Até para os padrões vertiginosos das redes sociais, aconteceram demasiadas coisas nas últimas 24 horas, futebolisticamente falando: em New Jersey, Lionel Messi mandou um penalty para as couves e disse adeus à selecção argentina, o Chile ganhou pela segunda vez a Copa América quando em 98 anos de história da competição não ganhara nenhuma, a Espanha despediu-se do último anel que lhe restava, a Itália demonstrou que ter um plano não é a mesma coisa que jogar feio e a Inglaterra, pela enésima vez, conseguiu elevar o ridículo a patamares épicos.

Fiquemos pelo fim. Quando, aos quatro minutos de jogo, Wayne Rooney converteu a grande penalidade, pensei que estava tudo resolvido, que a Islândia não teria plano B e que a Inglaterra, impulsionada por um golo logo no início, iria finalmente ter a paz de espírito necessária para exibir o seu poderoso arsenal teórico. Enganei-me redondamente. Ao fim de anos a assistir às mais requintadas formas de suicídio futebolístico de que uma selecção é capaz ainda mantenho uma crença ingénua e distorcida nas capacidades dos ingleses. Qualquer que seja a minha opinião sobre os jogadores e treinadores, que é invariavelmente negativa, julgo sempre que é desta que eles vão chegar longe, que vão repetir a façanha de 66, que vão vingar as lágrimas de Gascoigne, de Neville, de Southgate, de David Seaman, de Michael Owen, de David Beckham… enfim, a história de Inglaterra é um rio de lágrimas que, de dois em dois anos, ganha novos afluentes.

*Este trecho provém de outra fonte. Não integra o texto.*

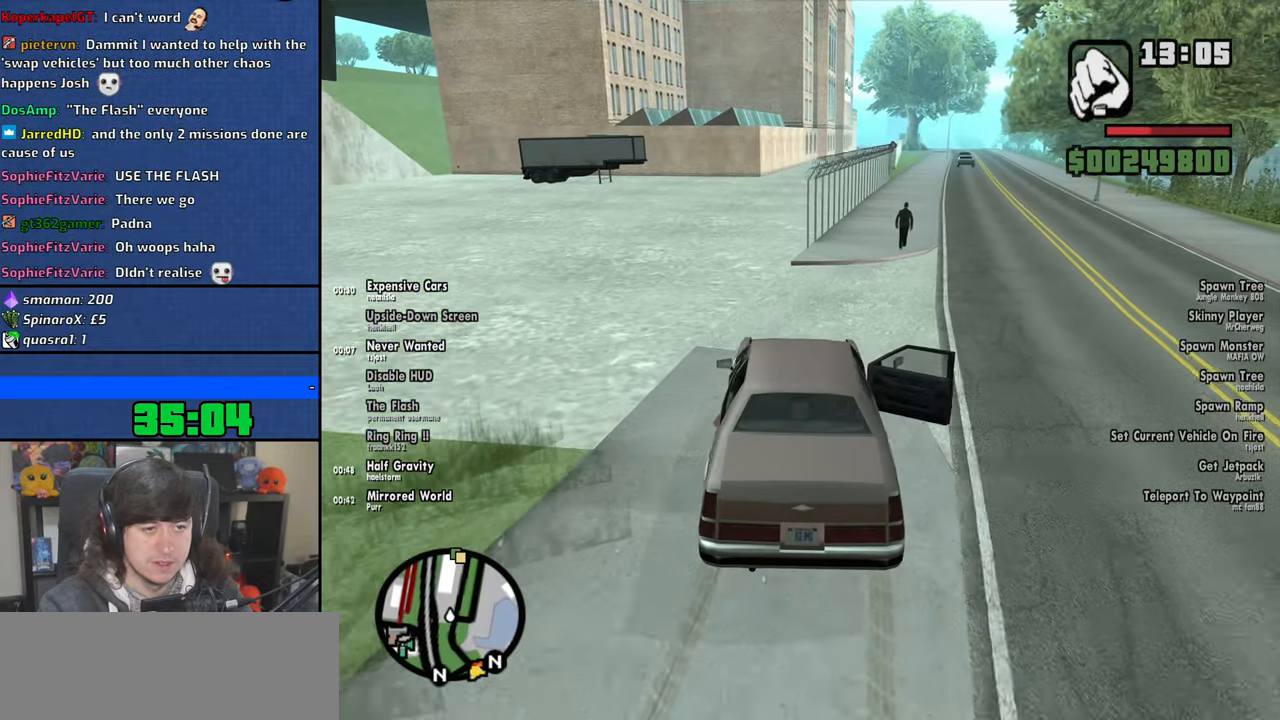
{"keys": ["d", "w"], "mouse": [], "events": [[66, "a", "up"], [66, "d", "down"], [200, "d", "up"], [500, "d", "down"]]}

Desiludem-me sempre e nunca me desiludem pois conseguem sempre superar-se em originalidade nas suas catástrofes particulares. De frangos dos guarda-redes a erros de arbitragem, de penaltis falhados a opções técnicas heterodoxas, contra equipas fortíssimas, contra equipas assim-assim ou contra as islândias desta vida (um segundinho para dizer que, com o Leicester a ganhar a Premier League, já tivemos o conto de fadas do ano, já chorámos tudo o que havia para chorar por desgraçadinhos equipados de azul que vencem contra todas as probabilidades), a Inglaterra, agora que vai sair da UE, podia dedicar-se a exportar este tipo de acidentes que, como todos os acidentes, garantem audiências.

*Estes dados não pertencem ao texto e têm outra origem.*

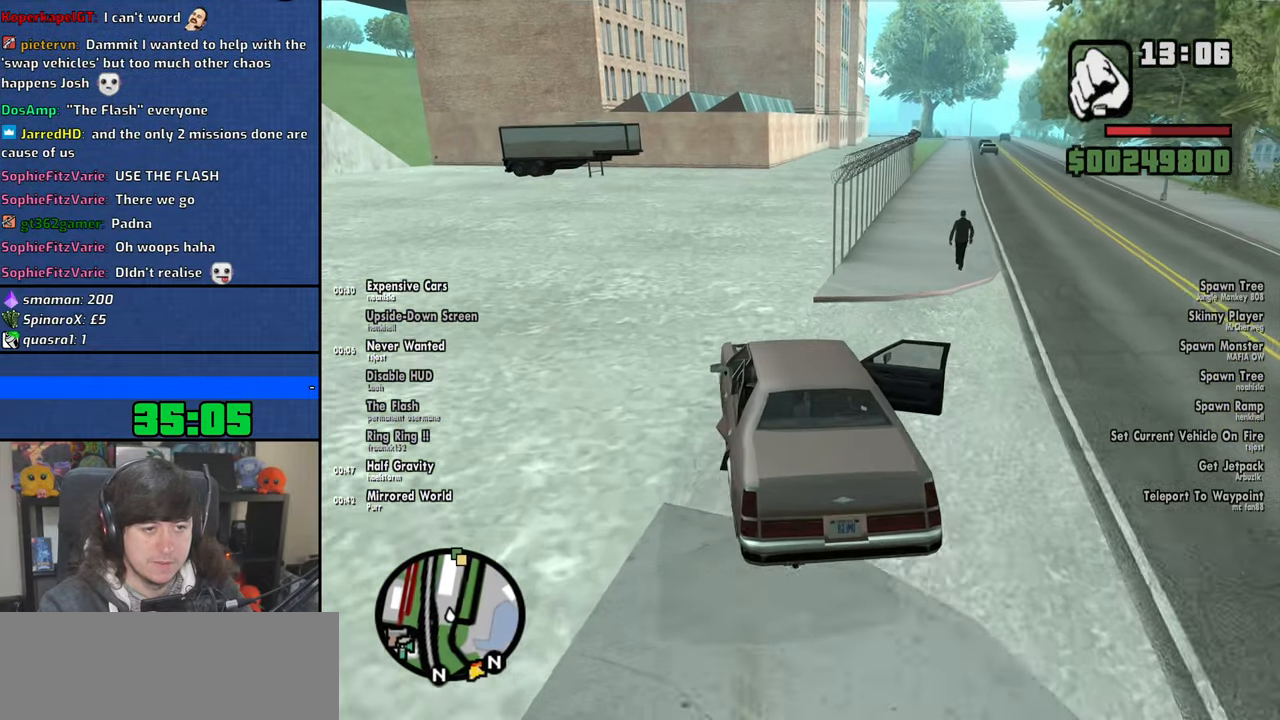
{"keys": ["a", "w"], "mouse": [], "events": [[233, "d", "up"], [300, "a", "down"]]}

Então, dois minutos depois do golo de Rooney – esse mistério cósmico-mediático que deve ter feito a melhor exibição da carreira há mais de uma década – os islandeses empataram na sequência de um lançamento lateral à Maxi Pereira, uma jogada típica de quem está habituado a lançar bacalhaus a grande distância e para a qual, de acordo com Roy Hodgson, os ingleses estavam preparadíssimos. E estavam. Aliás, a defesa inglesa assistiu ao lance como se o estivesse a ver na televisão, só faltou que um central se virasse para o banco e dissesse: “Mister, tinha razão. Isto é mesmo como no vídeo que vimos duzentas vezes”. Aos dezoito minutos, os jogadores ingleses deram ao mundo uma lição de desportivismo e imobilidade, deixando que os islandeses trocassem comodamente a bola em frente da grande área. O remate de Sigthorsson saiu frouxo, mas o benemérito Joe Hart quis alegrar um povo tão simpático e, com um despojamento franciscano, deu mais um frango. A partir daí foi o confronto engasgado entre uma equipa com muito coração e outra sem cabeça nenhuma.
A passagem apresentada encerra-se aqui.